▶ Your objective
If a line in the records below contains the word "nitro", copy it out.

▶ Supplied material
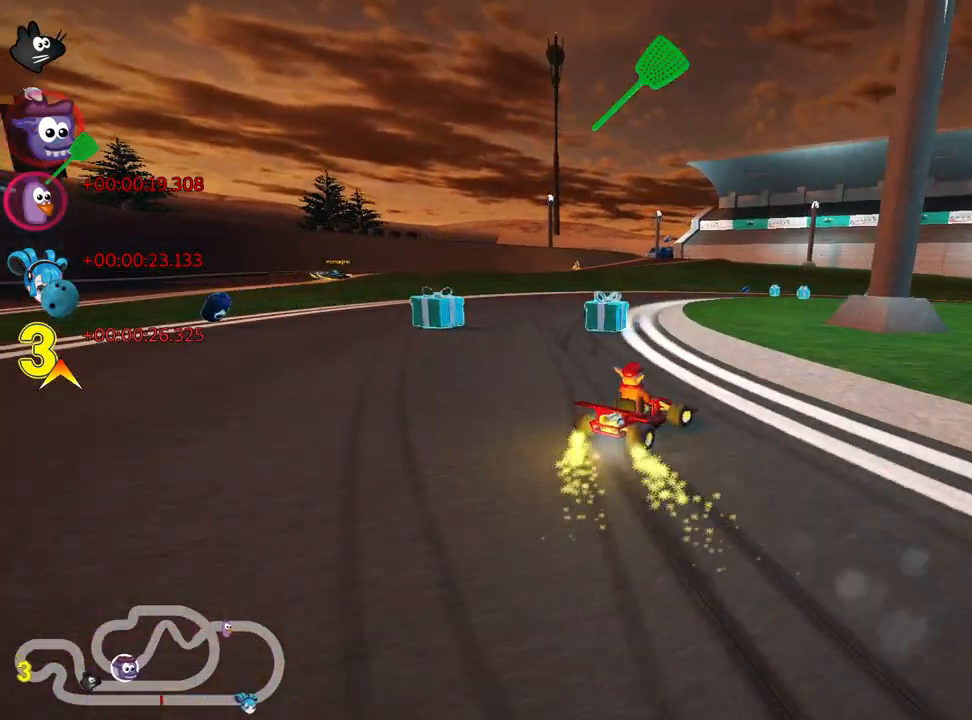
{"keys": ["left", "skid", "up"], "events": [[167, "nitro", "down"], [167, "right", "up"], [184, "left", "down"], [217, "left", "up"], [267, "right", "down"], [350, "nitro", "up"], [450, "right", "up"], [467, "left", "down"]]}
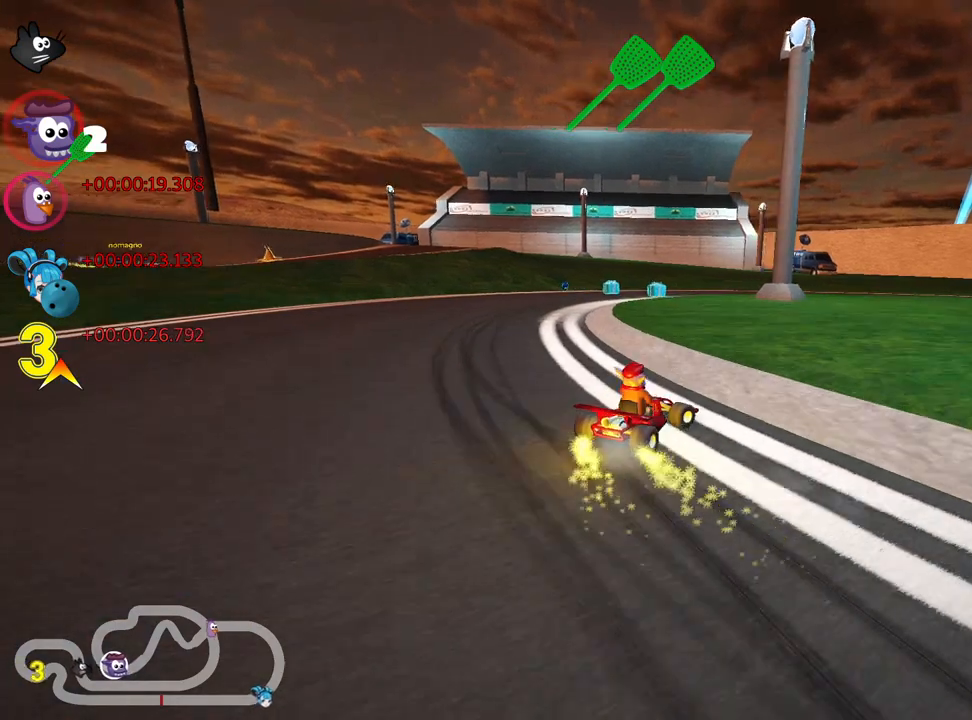
{"keys": ["right", "skid", "up"], "events": [[184, "right", "down"], [217, "left", "up"], [400, "left", "down"], [434, "right", "up"], [500, "left", "up"], [500, "right", "down"]]}
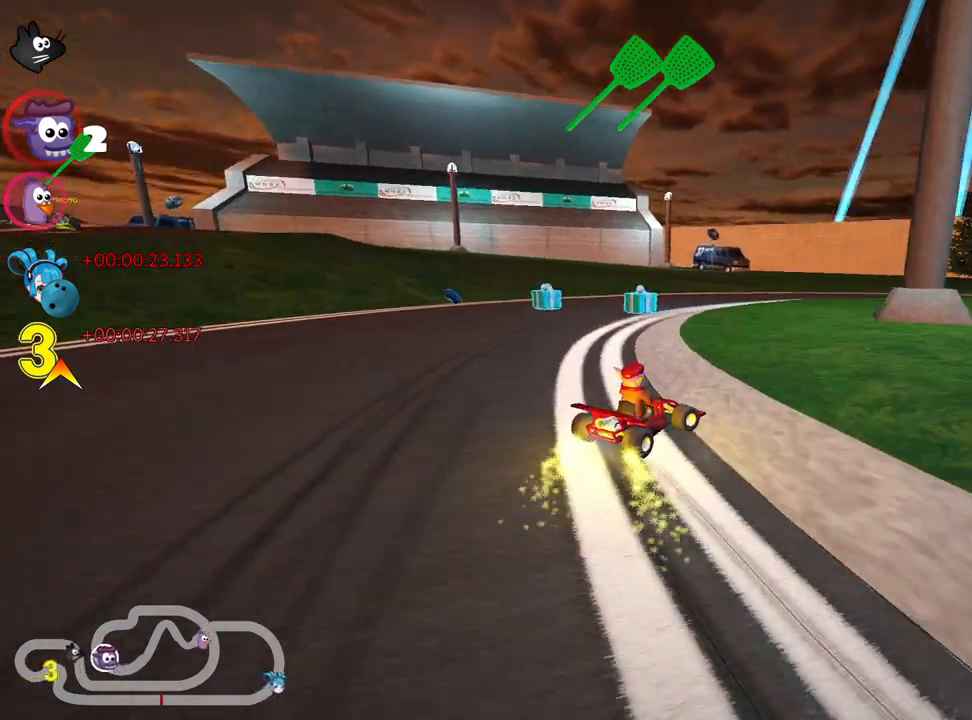
{"keys": ["nitro", "up"], "events": [[350, "nitro", "down"], [417, "right", "up"], [434, "skid", "up"]]}
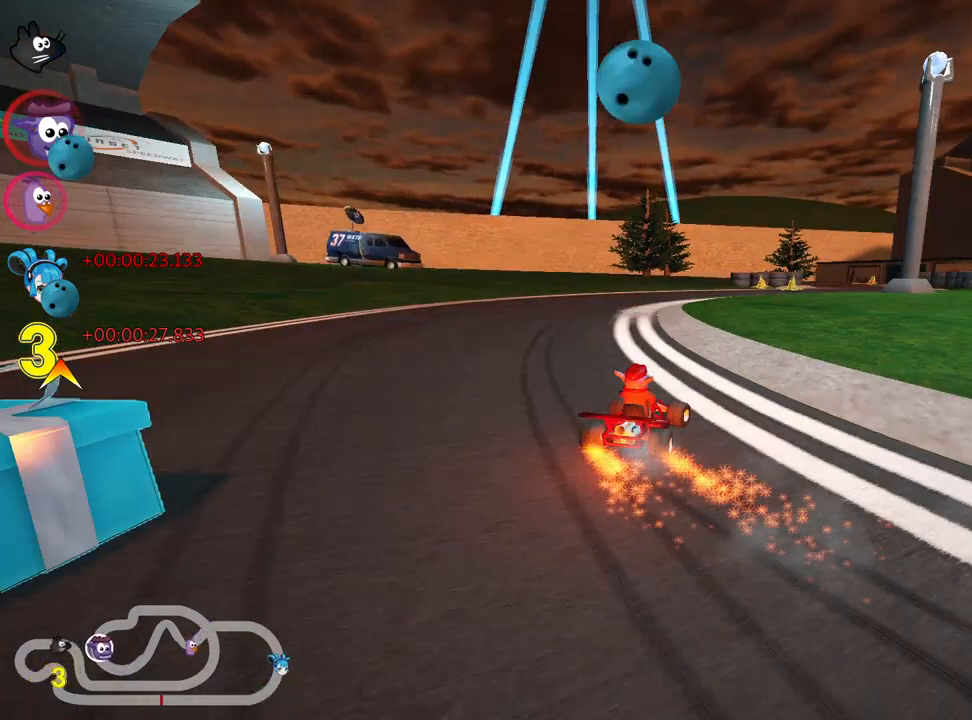
{"keys": ["right", "up"], "events": [[17, "nitro", "up"], [384, "right", "down"]]}
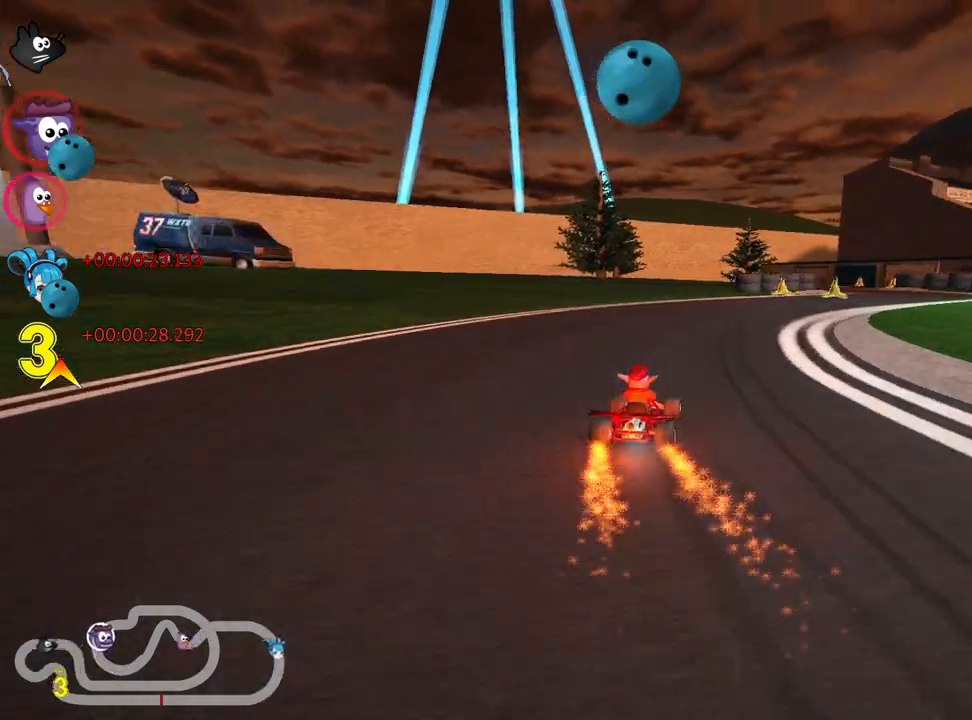
{"keys": ["up"], "events": [[467, "right", "up"]]}
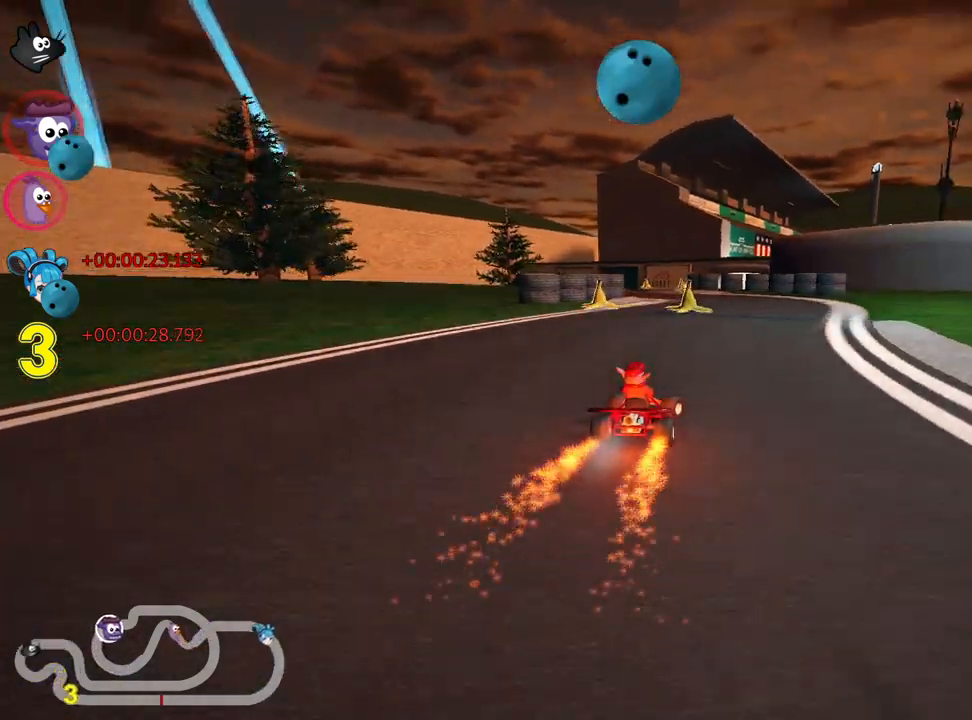
{"keys": ["left", "up"], "events": [[50, "left", "down"], [50, "skid", "down"], [267, "left", "up"], [400, "skid", "up"], [417, "left", "down"]]}
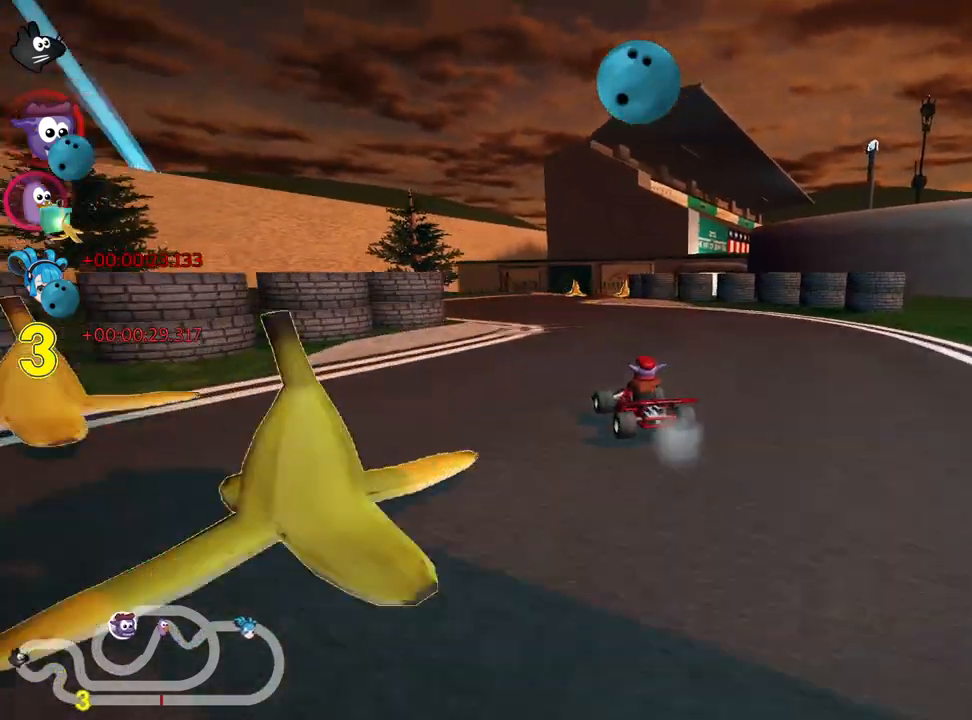
{"keys": ["right", "skid", "up"], "events": [[100, "left", "up"], [234, "skid", "down"], [250, "right", "down"]]}
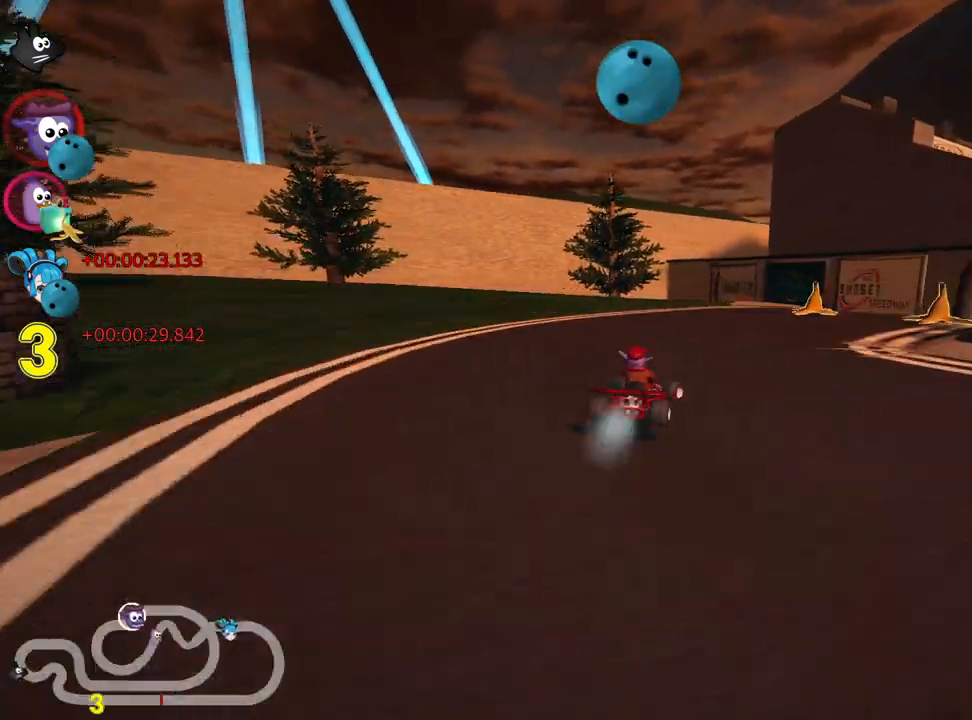
{"keys": ["left", "skid", "up"], "events": [[334, "left", "down"], [400, "right", "up"]]}
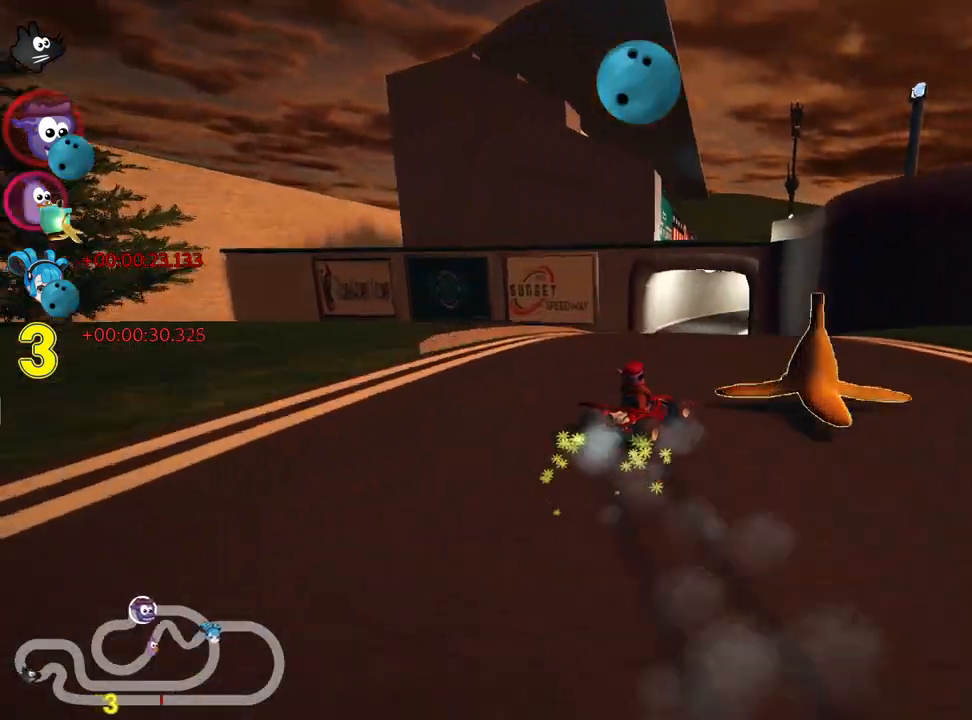
{"keys": ["left", "skid", "up"], "events": [[100, "nitro", "down"], [300, "nitro", "up"]]}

▶ Answer to this problem
{"keys": ["left", "skid", "up"], "events": [[167, "nitro", "down"], [167, "right", "up"], [184, "left", "down"], [217, "left", "up"], [267, "right", "down"], [350, "nitro", "up"], [450, "right", "up"], [467, "left", "down"]]}
{"keys": ["nitro", "up"], "events": [[350, "nitro", "down"], [417, "right", "up"], [434, "skid", "up"]]}
{"keys": ["right", "up"], "events": [[17, "nitro", "up"], [384, "right", "down"]]}
{"keys": ["left", "skid", "up"], "events": [[100, "nitro", "down"], [300, "nitro", "up"]]}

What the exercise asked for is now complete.